= About this exercise =
In the following listing, find the lines containing "adenocarcinoma" and report them.

= Information shown =
_____

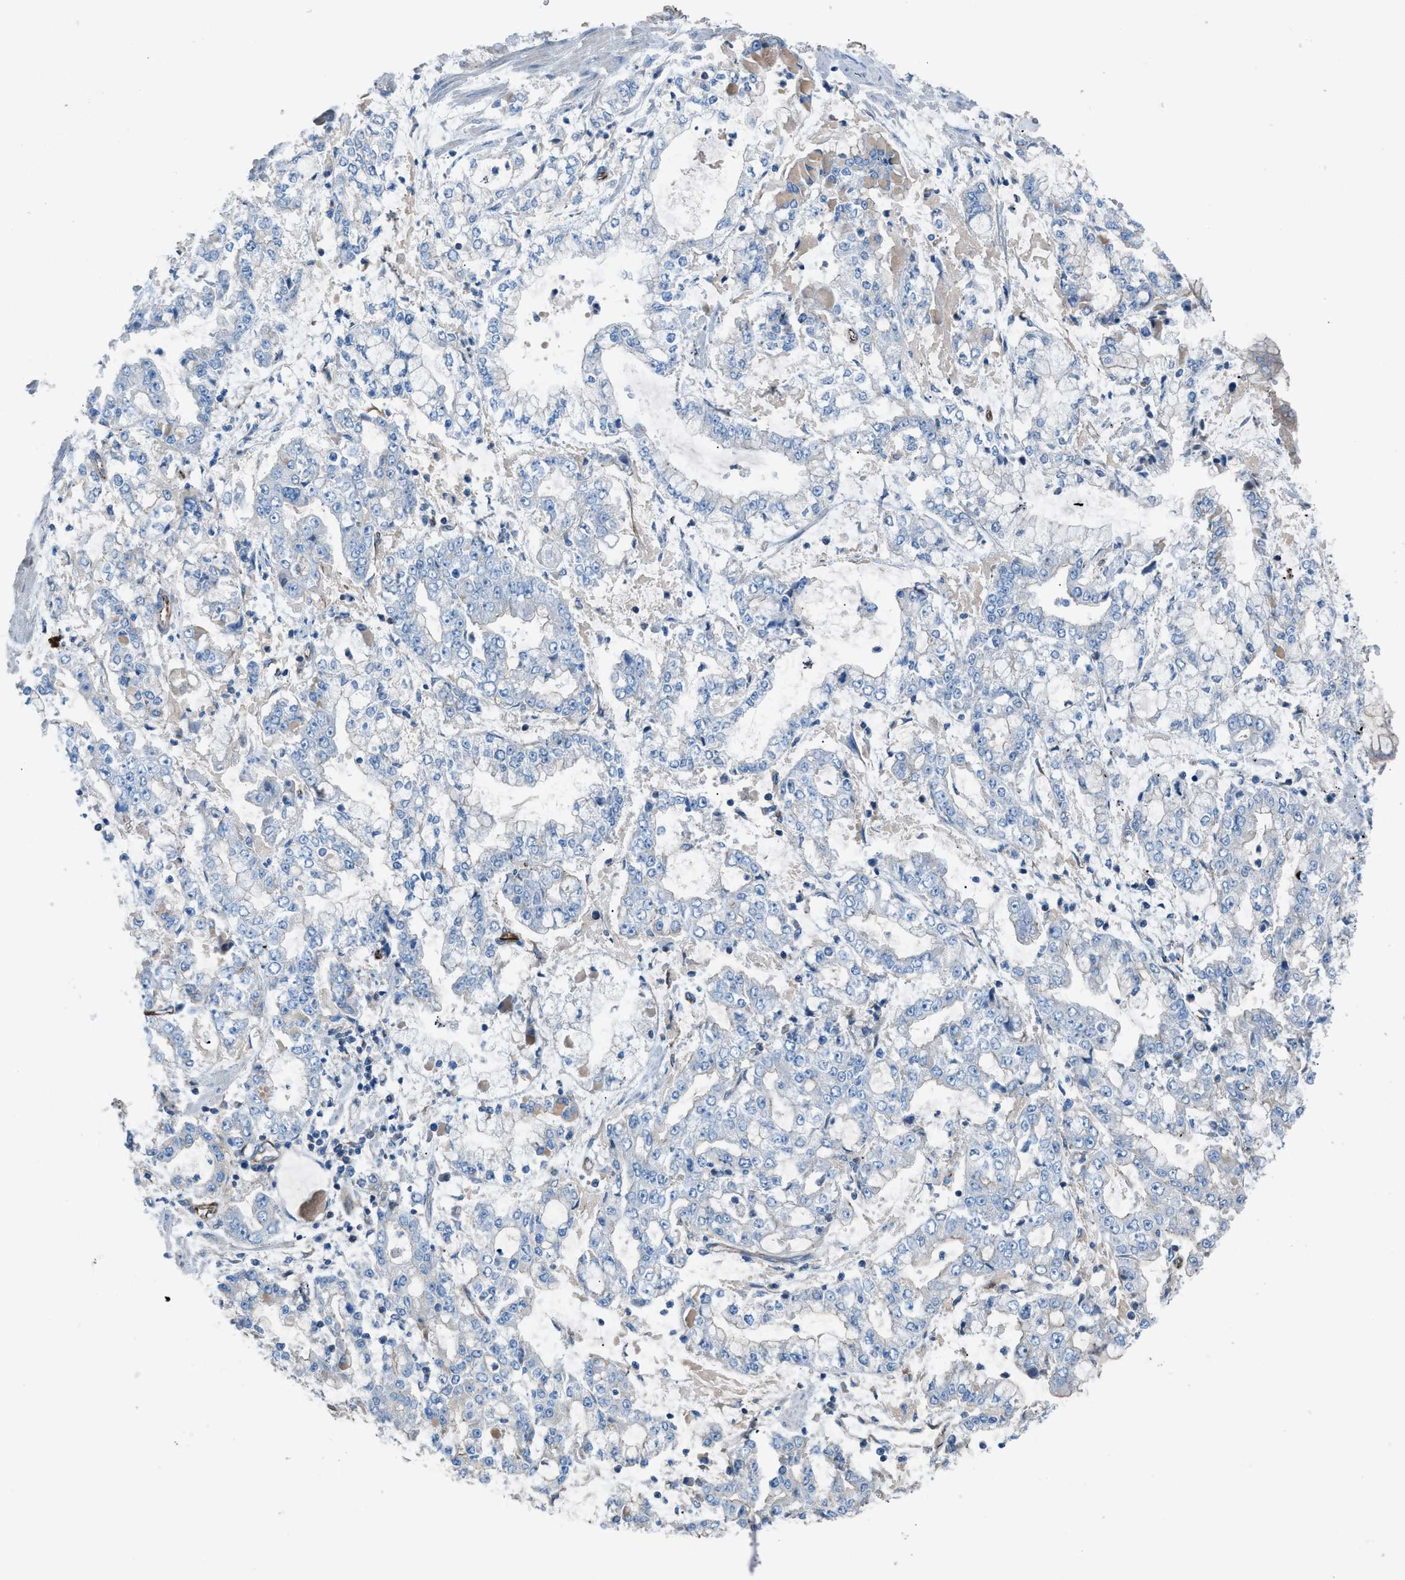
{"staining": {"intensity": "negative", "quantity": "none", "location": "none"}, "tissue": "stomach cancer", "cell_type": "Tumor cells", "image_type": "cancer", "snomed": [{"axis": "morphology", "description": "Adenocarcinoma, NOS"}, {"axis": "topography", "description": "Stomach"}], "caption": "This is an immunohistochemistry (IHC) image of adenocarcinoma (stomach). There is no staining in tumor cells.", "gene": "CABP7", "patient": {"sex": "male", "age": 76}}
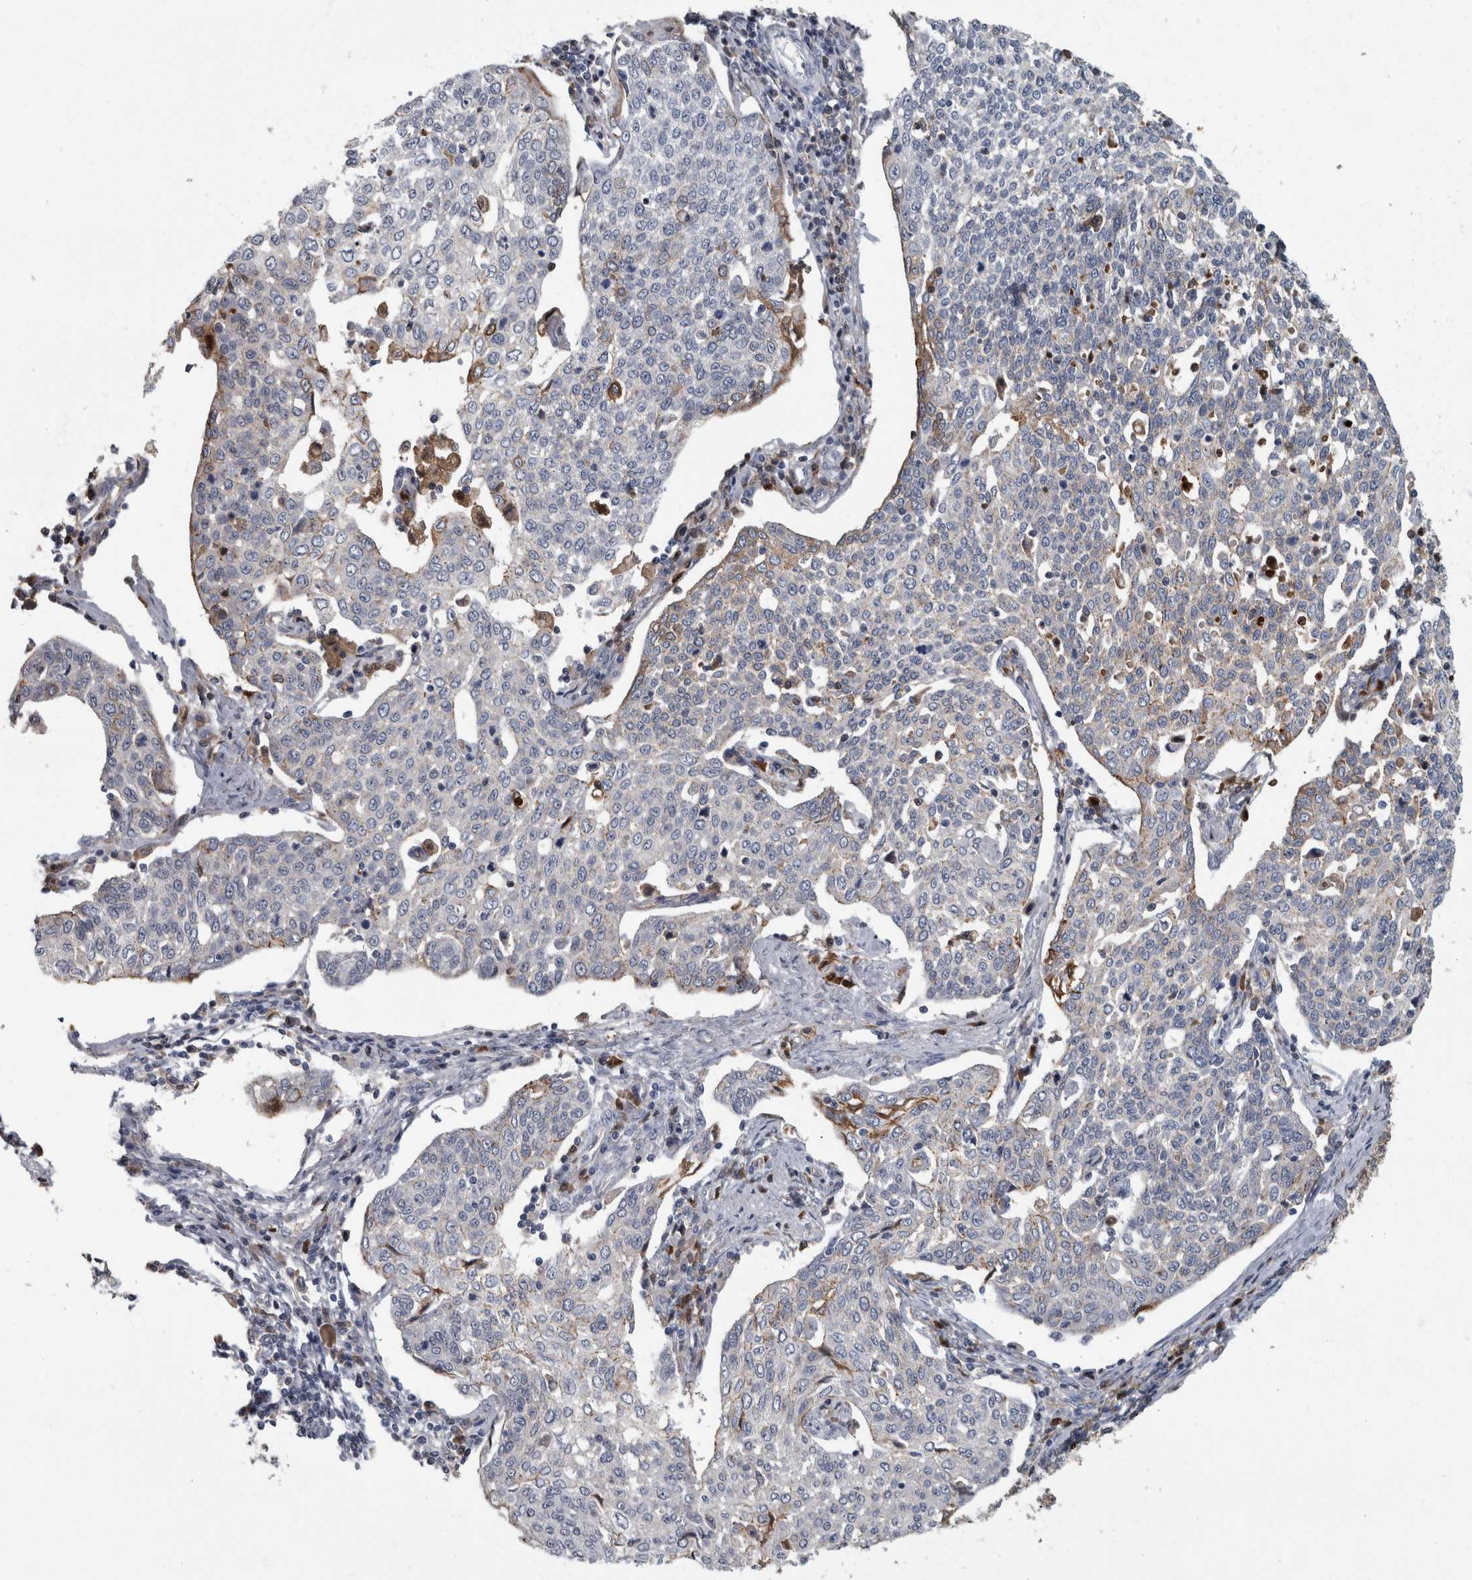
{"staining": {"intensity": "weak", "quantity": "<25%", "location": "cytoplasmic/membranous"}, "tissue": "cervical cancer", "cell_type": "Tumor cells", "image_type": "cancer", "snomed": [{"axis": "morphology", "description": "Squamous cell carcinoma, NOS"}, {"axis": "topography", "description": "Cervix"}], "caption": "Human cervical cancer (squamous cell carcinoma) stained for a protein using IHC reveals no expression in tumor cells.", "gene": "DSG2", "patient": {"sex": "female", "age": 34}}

_____

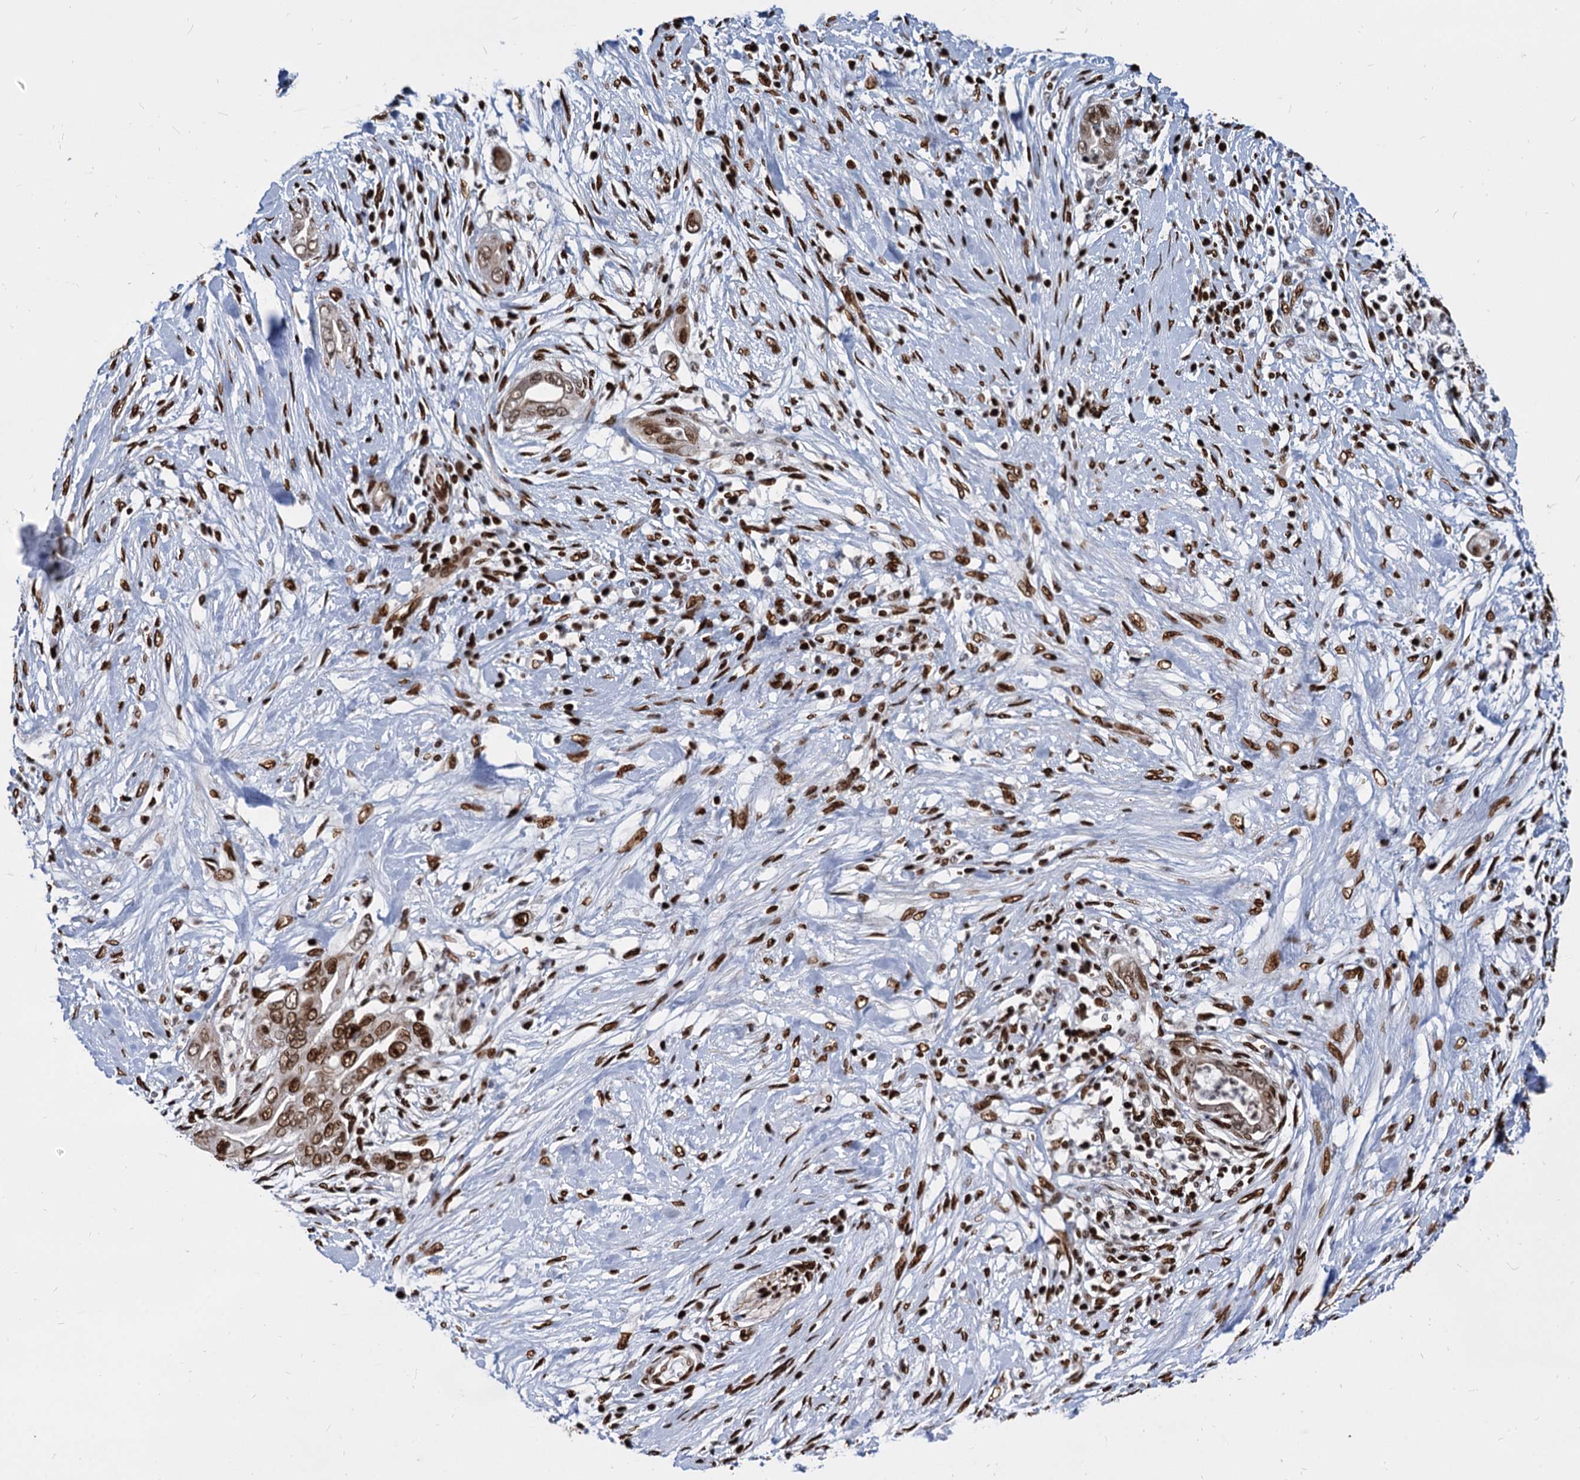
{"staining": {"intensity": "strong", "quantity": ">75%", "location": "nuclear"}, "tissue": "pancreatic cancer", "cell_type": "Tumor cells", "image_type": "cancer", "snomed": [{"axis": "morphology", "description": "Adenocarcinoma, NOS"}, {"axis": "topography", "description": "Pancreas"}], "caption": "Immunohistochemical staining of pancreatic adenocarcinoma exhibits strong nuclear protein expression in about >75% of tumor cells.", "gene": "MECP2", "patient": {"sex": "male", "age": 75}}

_____

= Answer to the exercise =
{"staining": {"intensity": "negative", "quantity": "none", "location": "none"}, "tissue": "stomach cancer", "cell_type": "Tumor cells", "image_type": "cancer", "snomed": [{"axis": "morphology", "description": "Adenocarcinoma, NOS"}, {"axis": "topography", "description": "Stomach"}], "caption": "This is an immunohistochemistry (IHC) image of adenocarcinoma (stomach). There is no staining in tumor cells.", "gene": "CABP7", "patient": {"sex": "male", "age": 76}}
{"staining": {"intensity": "strong", "quantity": ">75%", "location": "nuclear"}, "tissue": "pancreatic cancer", "cell_type": "Tumor cells", "image_type": "cancer", "snomed": [{"axis": "morphology", "description": "Adenocarcinoma, NOS"}, {"axis": "topography", "description": "Pancreas"}], "caption": "Immunohistochemical staining of pancreatic adenocarcinoma exhibits strong nuclear protein expression in about >75% of tumor cells.", "gene": "MECP2", "patient": {"sex": "male", "age": 75}}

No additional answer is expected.